### [THE TASK]
In the data that follows, give the number of lines containing the word "labels". Offer no additional comment.

START STUDY MATERIAL

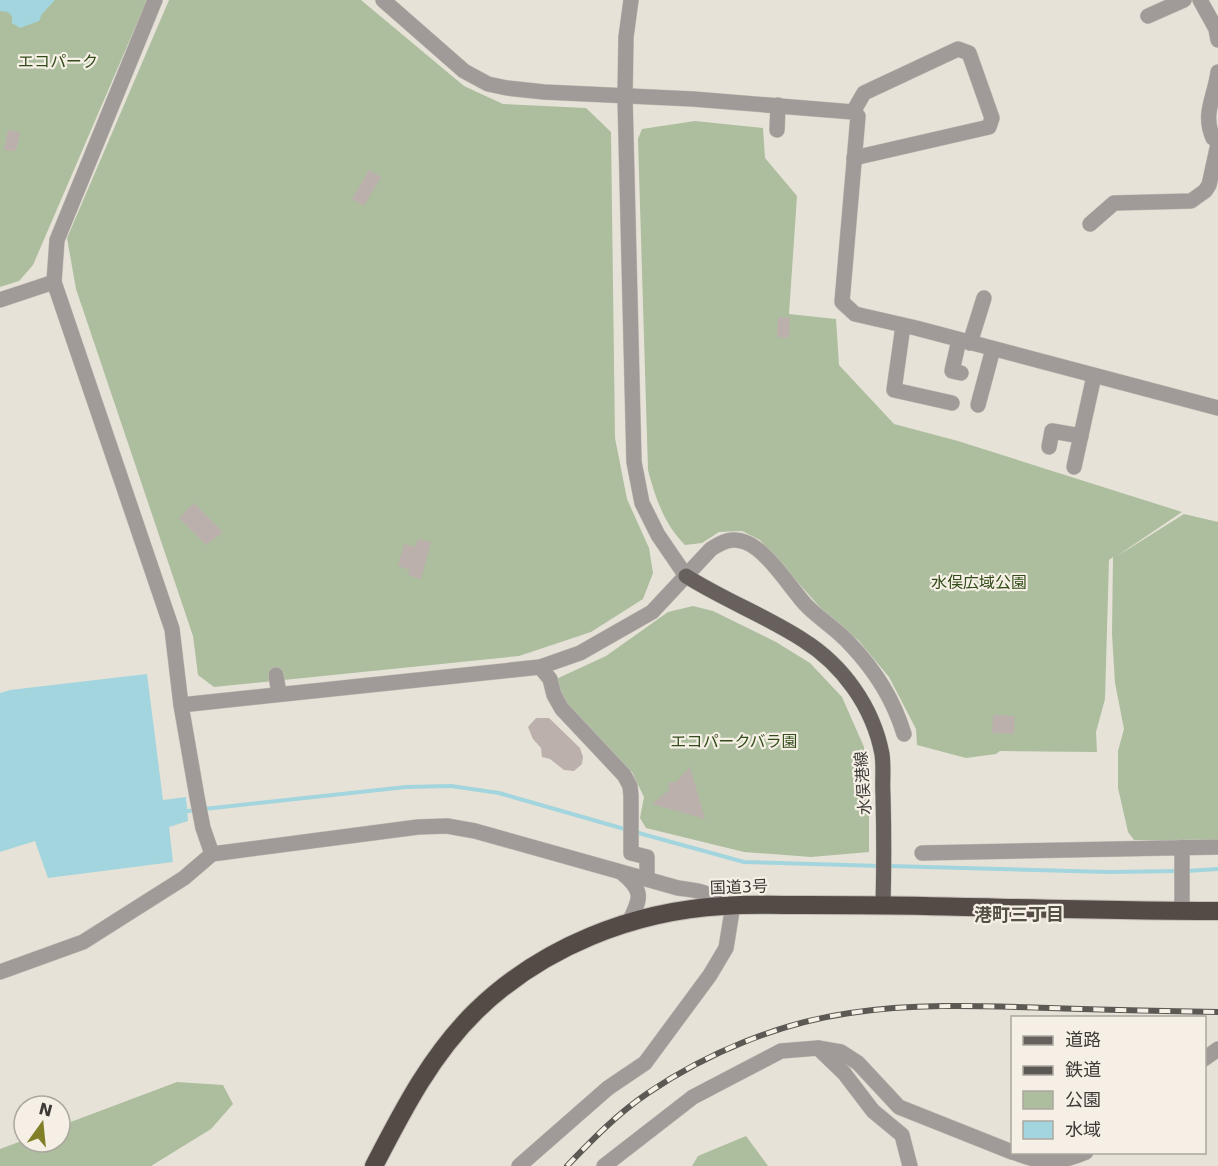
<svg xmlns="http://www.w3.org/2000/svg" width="1218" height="1166" font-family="'DejaVu Sans','Noto Sans JP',sans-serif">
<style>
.green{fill:#acbe9e}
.water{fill:#a2d5dd}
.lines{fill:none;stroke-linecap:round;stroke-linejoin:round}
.stream{stroke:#a2d5dd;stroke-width:4}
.building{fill:#bcb0ad}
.minor-casing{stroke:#c5c0b8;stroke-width:16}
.major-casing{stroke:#c5c0b8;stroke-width:16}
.highway-casing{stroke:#c5c0b8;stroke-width:20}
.minor{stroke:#a09b98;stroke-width:15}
.major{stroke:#68605c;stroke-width:15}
.highway{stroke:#544b47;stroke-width:18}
.rail-casing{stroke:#5c5854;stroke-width:6}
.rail{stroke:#f5efe5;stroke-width:4;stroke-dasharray:11;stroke-linecap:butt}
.labels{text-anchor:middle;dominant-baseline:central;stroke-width:4.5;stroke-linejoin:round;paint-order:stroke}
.park-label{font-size:16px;fill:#324d19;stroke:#f5efe5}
.street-label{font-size:16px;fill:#3d3a37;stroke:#f5efe5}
.neighbourhood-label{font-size:18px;font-weight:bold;fill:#544f47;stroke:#f5efe5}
</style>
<rect width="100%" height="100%" fill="#e7e2d8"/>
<g class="green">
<polygon points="0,0 147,0 33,265 19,281 0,287"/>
<polygon points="169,0 361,0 464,86 503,104 586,108 611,132 615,438 627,499 649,548 653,573 643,599 591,632 519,656 214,687 198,675 193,636 76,289 67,238"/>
<path d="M695 121 763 128 765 158 797 196 789 314 836 319 839 365 894 424 958 441 1182 512 1114 558 1184 514 1218 522V842L1134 840 1128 832 1118 788V751L1124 729 1115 683 1112 634 1113 557 1109 560 1105 699 1096 732 1097 752 1000 751 996 754 966 758 917 745 916 729 889 677 858 640 826 614 760 540 742 531 719 532 702 543 685 545C664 524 655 497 648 470L638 139 642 129Z"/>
<polygon points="693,606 713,611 776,642 810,663 842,697 864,747 869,795 869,852 811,857 744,852 646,828 640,818 644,797 632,772 609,751 564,704 554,680 606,656 668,612"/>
<polygon points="177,1082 223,1085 233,1104 211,1129 151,1166 0,1166 0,1149 24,1140 24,1142 60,1142 60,1126"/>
<polygon points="746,1136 768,1166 692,1166 698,1156"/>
</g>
<g class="water">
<polygon points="0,0 55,0 42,14 39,21 20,28 12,23 12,16 8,12 0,11"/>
<polygon points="147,674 163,800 186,797 188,821 169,827 173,862 48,878 35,841 0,852 0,693 10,690"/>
</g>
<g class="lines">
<g class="stream">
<polyline points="204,809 406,787 451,786 499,793 628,830"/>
<polyline points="188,811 197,810"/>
<polyline points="635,832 744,862 881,866"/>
<polyline points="889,866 1109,872 1178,871"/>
<polyline points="1186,871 1218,869"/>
</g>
</g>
<g class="building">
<polygon points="8,130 20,132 16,151 4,150"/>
<polygon points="369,170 381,177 364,206 352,199"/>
<polygon points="778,317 790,318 789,338 777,337"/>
<polygon points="194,503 223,532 206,545 179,518"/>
<polygon points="418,539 431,542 421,579 408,575 410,570 398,566 404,544 415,547"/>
<polygon points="993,715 1015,716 1014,734 992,733"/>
<polygon points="536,718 549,718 580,748 583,757 582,764 574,771 564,770 550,759 542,757 541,748 533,739 528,727"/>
<polygon points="690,767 705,819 652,804 669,790 668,783 676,782"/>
</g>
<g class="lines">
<defs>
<g id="minor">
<polyline points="155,0 57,240 54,282 172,629 181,705 197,797 203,828 212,854"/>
<polyline points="383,0 464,71 488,84 507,88 544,92 693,99 853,112 858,116 842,302 855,314 916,328 1218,408"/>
<polyline points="631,0 626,37 625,97 634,462 642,503 658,535 686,576"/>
<polyline points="1200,0 1216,29 1218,40"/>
<polyline points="1148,16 1184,0"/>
<path d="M1218 72C1215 97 1202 113 1213 138L1218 139"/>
<polyline points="853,112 864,93 958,49 969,53 992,118 989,127 854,158"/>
<polyline points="777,130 778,105"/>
<polyline points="1090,224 1114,203 1191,201 1205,191 1209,185 1218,144"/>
<polyline points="0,300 54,282"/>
<polyline points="903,326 894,390 952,403"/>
<polyline points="959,340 952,371 961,373"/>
<polyline points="970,343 984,298"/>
<polyline points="978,405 993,349"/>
<polyline points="1049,447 1052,431 1081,436"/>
<polyline points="1074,467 1094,376"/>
<polyline points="540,667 550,679 554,695 562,709 624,775 630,786 631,796 631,853 647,857 647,878"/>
<polyline points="276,675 279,694"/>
<path d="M181 705 540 667 580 653 652 612 711 549C722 542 731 537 745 542 767 550 789 586 805 604 819 619 837 629 850 644 874 669 894 701 904 734"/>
<polyline points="922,853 1218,847"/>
<path d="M622 873C644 891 641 898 629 922"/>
<polyline points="1182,911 1182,847"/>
<path d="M0 972 83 942 184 878 212 854 418 827 447 826 475 831 678 888C697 891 709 890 721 906"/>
<polyline points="818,1048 844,1073 873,1111 902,1135 910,1166"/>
<polyline points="1204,1059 1218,1049"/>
<path d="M1013 1152C1044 1164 1055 1165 1086 1152"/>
<polyline points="519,1166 608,1088 645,1063 710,975 726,948 733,905"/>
<polyline points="604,1166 693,1097 781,1051 818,1048 841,1052 858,1063 899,1107 1012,1152"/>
</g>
<path id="major" d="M686 576C724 600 766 616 803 640 843 665 873 707 882 754 884 767 882 782 883 795 884 832 884 868 883 905"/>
<path id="highway" d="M374 1166C403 1110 431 1055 476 1011 542 947 633 911 723 906 750 904 778 905 805 905 845 905 885 905 925 906 1023 908 1120 911 1218 911"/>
</defs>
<use href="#minor" class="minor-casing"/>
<use href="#major" class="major-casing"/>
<use href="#highway" class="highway-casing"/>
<use href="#minor" class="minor"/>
<use href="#major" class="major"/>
<use href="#highway" class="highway"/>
<defs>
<path id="rail" d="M567 1166C592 1140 618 1113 648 1093 707 1053 779 1023 850 1013 916 1003 983 1006 1050 1008 1106 1010 1162 1011 1218 1012"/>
</defs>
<use href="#rail" class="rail-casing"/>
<use href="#rail" class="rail"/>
</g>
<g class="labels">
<g class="park-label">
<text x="58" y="61">エコパーク</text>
<text x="979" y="582">水俣広域公園</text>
<text x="734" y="741">エコパークバラ園</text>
</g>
<g class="street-label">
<text transform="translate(863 783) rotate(-94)">水俣港線</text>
<text transform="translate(739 887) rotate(-2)">国道3号</text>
</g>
<g class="neighbourhood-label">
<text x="1019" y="914">港町三丁目</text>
</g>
</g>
<rect x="1011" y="1016" width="195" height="138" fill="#f5efe5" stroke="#aba79f" stroke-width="1.5"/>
<rect x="1023" y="1036" width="30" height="9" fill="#68605c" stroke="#aba79f" stroke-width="1.5"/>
<text x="1065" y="1046" font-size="18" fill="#3d3a37">道路</text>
<rect x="1023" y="1066" width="30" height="9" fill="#5c5854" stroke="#aba79f" stroke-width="1.5"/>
<text x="1065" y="1076" font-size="18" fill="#3d3a37">鉄道</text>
<rect x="1023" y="1091" width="30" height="18" fill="#acbe9e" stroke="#aba79f" stroke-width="1.5"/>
<text x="1065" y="1106" font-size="18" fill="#3d3a37">公園</text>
<rect x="1023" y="1121" width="30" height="18" fill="#a2d5dd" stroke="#aba79f" stroke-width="1.5"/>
<text x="1065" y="1136" font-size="18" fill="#3d3a37">水域</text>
<g transform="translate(42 1124) rotate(15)"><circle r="28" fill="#f5efe5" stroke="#aba79f" stroke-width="1.5"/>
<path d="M0-4.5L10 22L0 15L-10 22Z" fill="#818028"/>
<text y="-9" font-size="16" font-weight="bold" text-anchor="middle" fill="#3d3a37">N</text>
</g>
</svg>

END STUDY MATERIAL

### [OUTPUT FOR THIS EXERCISE]
2